EXTRAIT DU TEXTE
• • • • •

Gaza Palestine choc des civilisations

Israël / Palestine – Le « choc des civilisations » : cette thèse made in USA qui sert à justifier le nettoyage ethnique à Gaza

Lundi 25 décembre, Benjamin Netanyahou a appelé à « intensifier les combats » en Palestine, promettant une « longue guerre qui n’est pas près de finir ». Depuis le 7 octobre, plus de 21 000 palestiniens ont été tués par l’armée israelienne, dont plus de 8000 enfants et 6000 femmes, sous les coups de « l’armée la plus morale du monde » d’après les mots de Meyer Habib.

Les pourvoyeurs des charniers à Gaza s’inscrivent tous dans la même logique, celle du « choc des civilisations ». Une logique qui entend réduire un conflit vieux de 75 ans entre Israël et Palestine à un affrontement entre « civilisation » et « barbarie », entre « bien » et « mal ». Une thèse qui se traduit par un génocide, l’usage de bombes à phosphore, des hôpitaux et des écoles bombardés. Une thèse qui foule au pied le droit international, son langage et ses mécanismes servant la paix, pour lui préférer les mots de « terrorisme » enveloppés dans des déclarations guerrières pour justifier les tueries de masse.

Théorisée par Samuel Huntington en 1996, cette thèse made in USA a très vite servi les intérêts des criminels de guerre nord-américains pour justifier leurs invasions en Irak et en Afghanistan. Les différences culturelles se muent en hiérarchie. On passe “des civilisations” à “la civilisation” contre “la barbarie”. La théorie de Huntington devient ainsi le soubassement idéologique, la caution intellectuelle à la “guerre contre le terrorisme” menée par l’OTAN au Moyen-Orient. Avec des résultats terribles en termes de morts et de déstabilisation géopolitique pour toute une région du monde.

• • • • •

DONNÉES ENREGISTRÉES
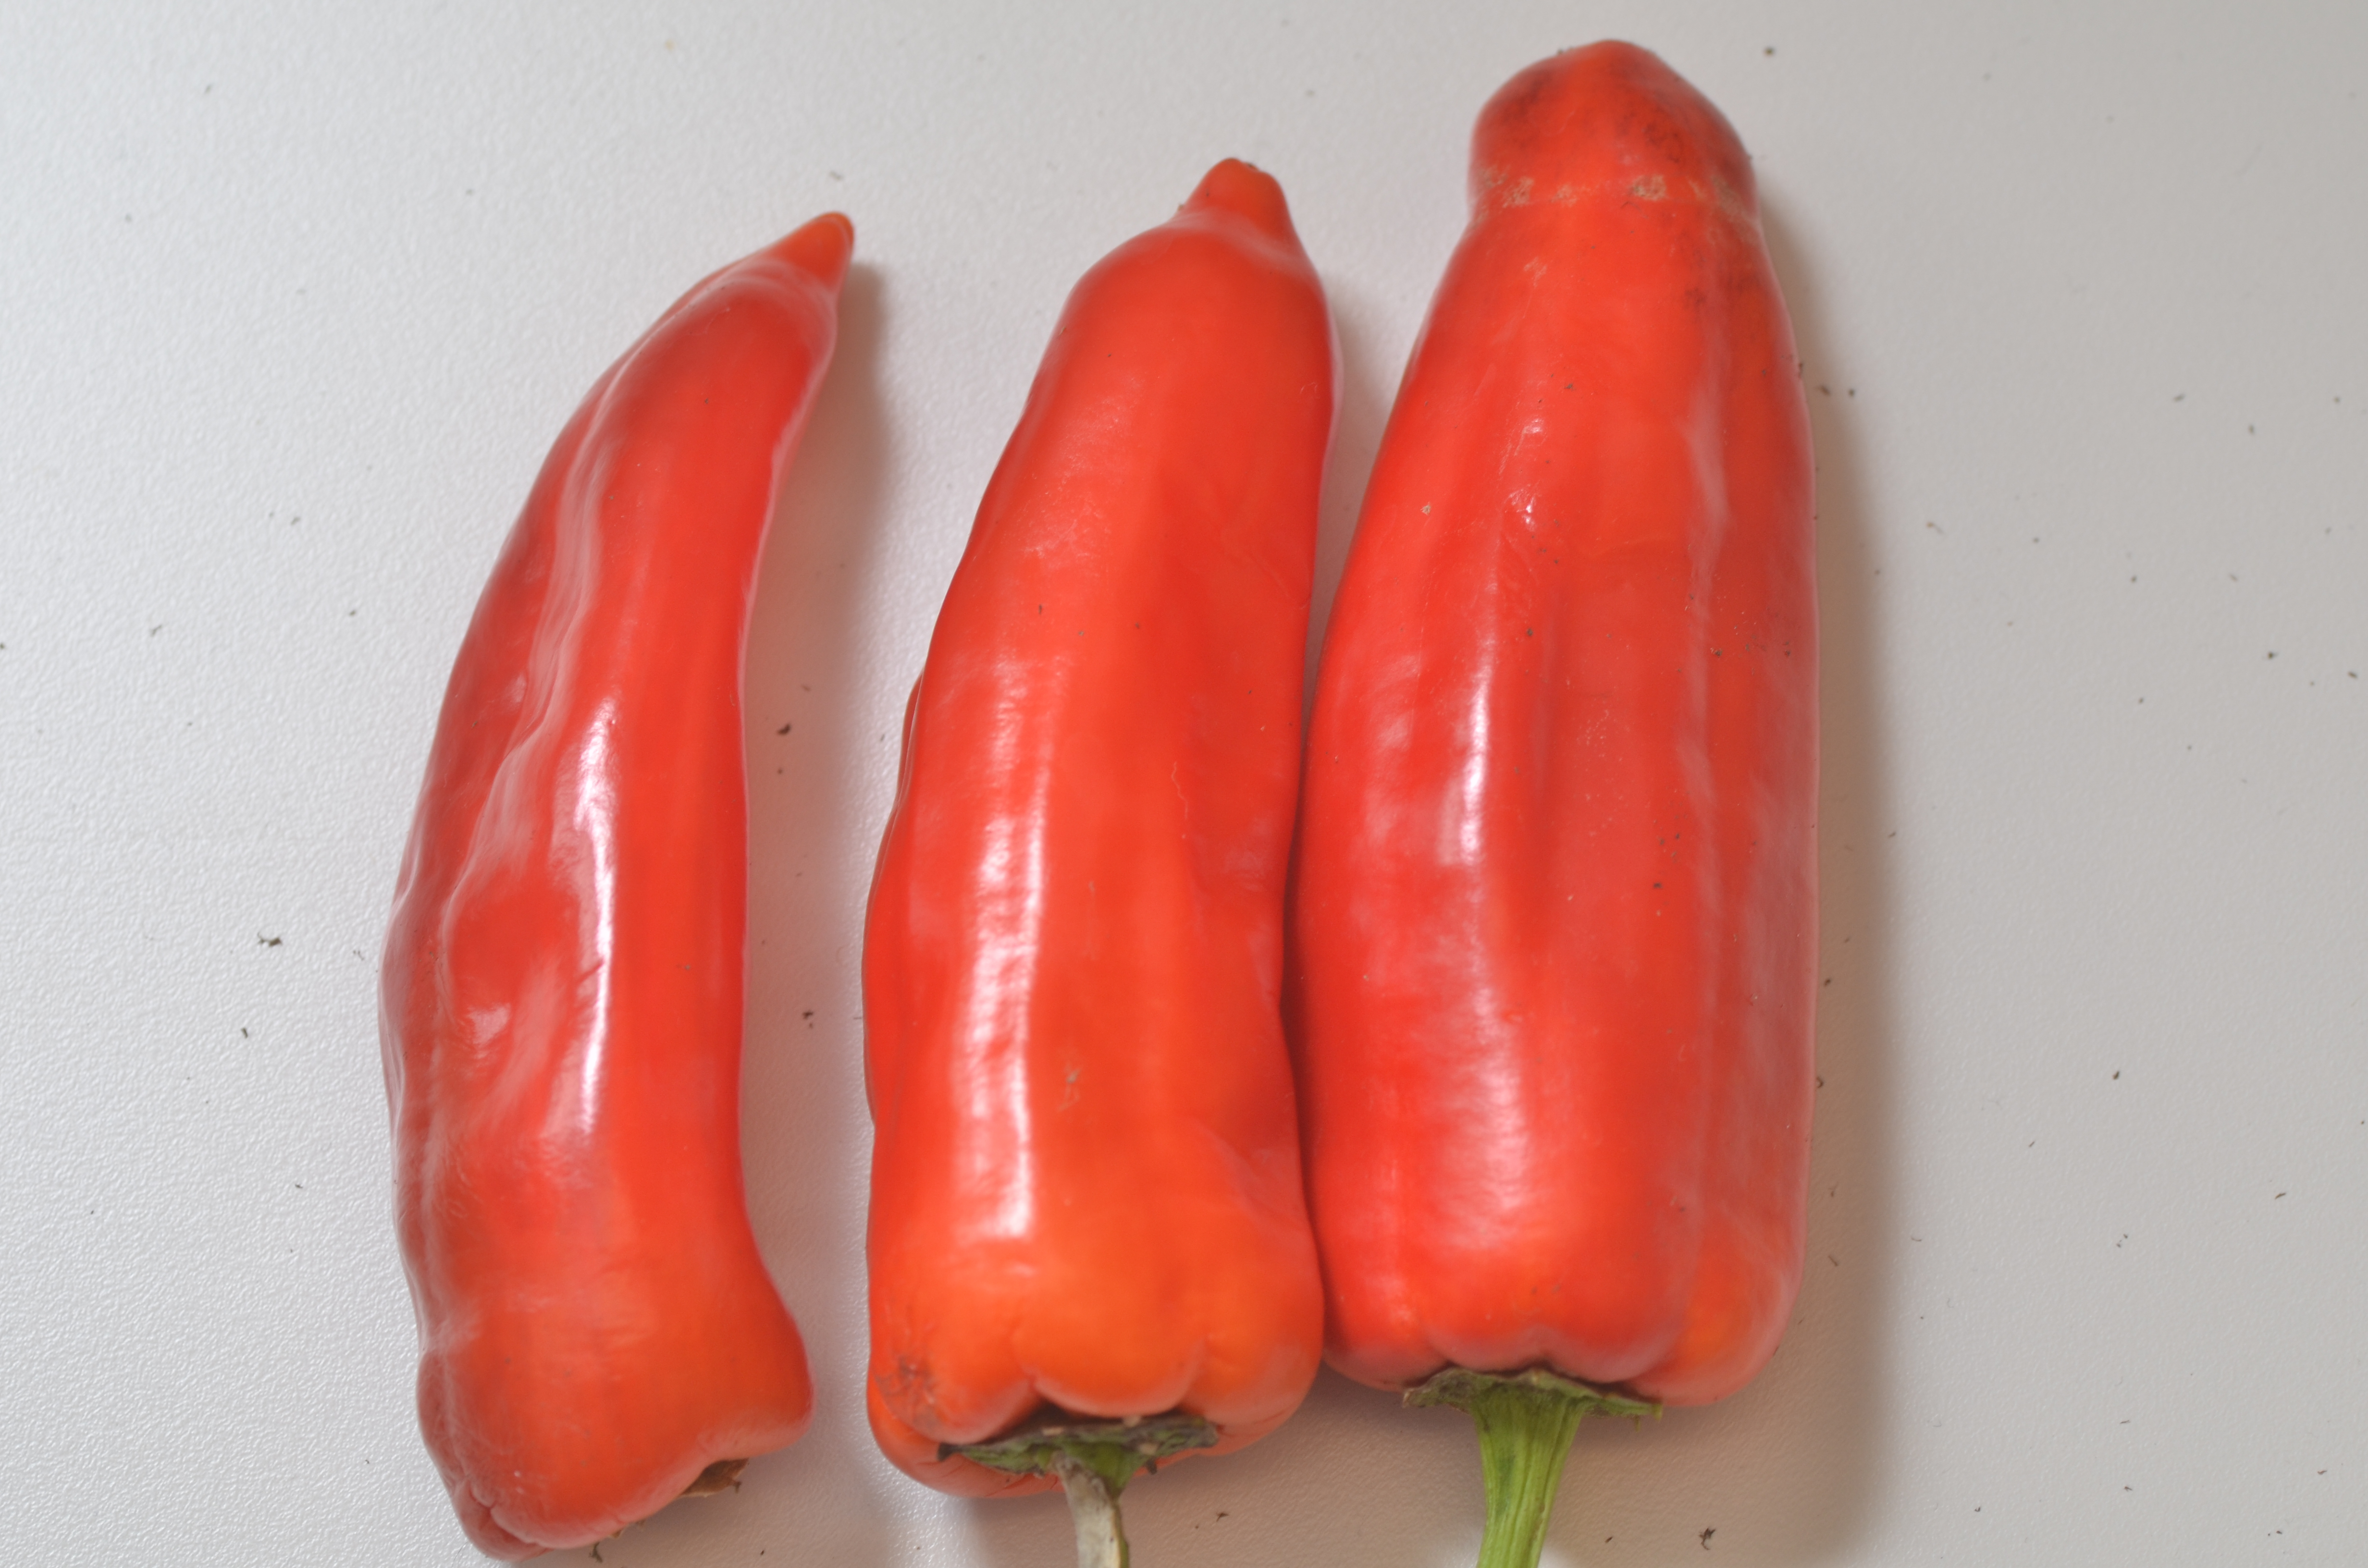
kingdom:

• • • • •

VOS TÂCHES
a. Relevez toutes les personnes nommées dans le texte sur le « choc des civilisations ».
b. Prolongez le texte sur le « choc des civilisations » en reprenant après sa dernière phrase.
Les lignes enregistrées n'ont aucun rapport avec le texte.

RÉSULTATS DE L'EXERCICE
a. Benjamin Netanyahou, Meyer Habib, Samuel Huntington

b.
Aujourd’hui, cette logique sert à justifier les crimes de guerre de Benjamin Netanyahou en même temps qu’elle anesthésie toute la question de la reconnaissance d’un État Palestinien. Les Palestiniens deviennent des “animaux humains” et sont « tous terroristes », mais aussi « tous responsables des crimes commis par le Hamas » d’après le Président israelien Isaac Herzog. Notre article.

L’instrumentalisation du “choc des civilisations” par le Président va-t-guerre G. W. Bush

Déshumaniser ou diaboliser  “l’autre”est une technique ancestrale pour pousser des humains à en massacrer d’autres, au mépris des risques pour leur propre vie. 

Dans son article Guerre coloniale ou choc des civilisations ? Mohamed Bensaada explique comment les perses utilisaient la dualité du zoroastrisme pour galvaniser les troupes et diaboliser leurs adversaires : Ils étaient les enfants d’Ahura Mazda (principe du bien) et ceux qu’ils combattaient n’étaient que les suppôts d’Ahriman (principe du mal).

Plus récemment, lors de la conquête des Amériques. La bassesse morale des habitants est invoquée comme justification à ce qui sera aujourd’hui dénommée comme le plus grand génocide de l’Histoire. (La population est passée de 80 à 10 millions en moins d’un siècle.)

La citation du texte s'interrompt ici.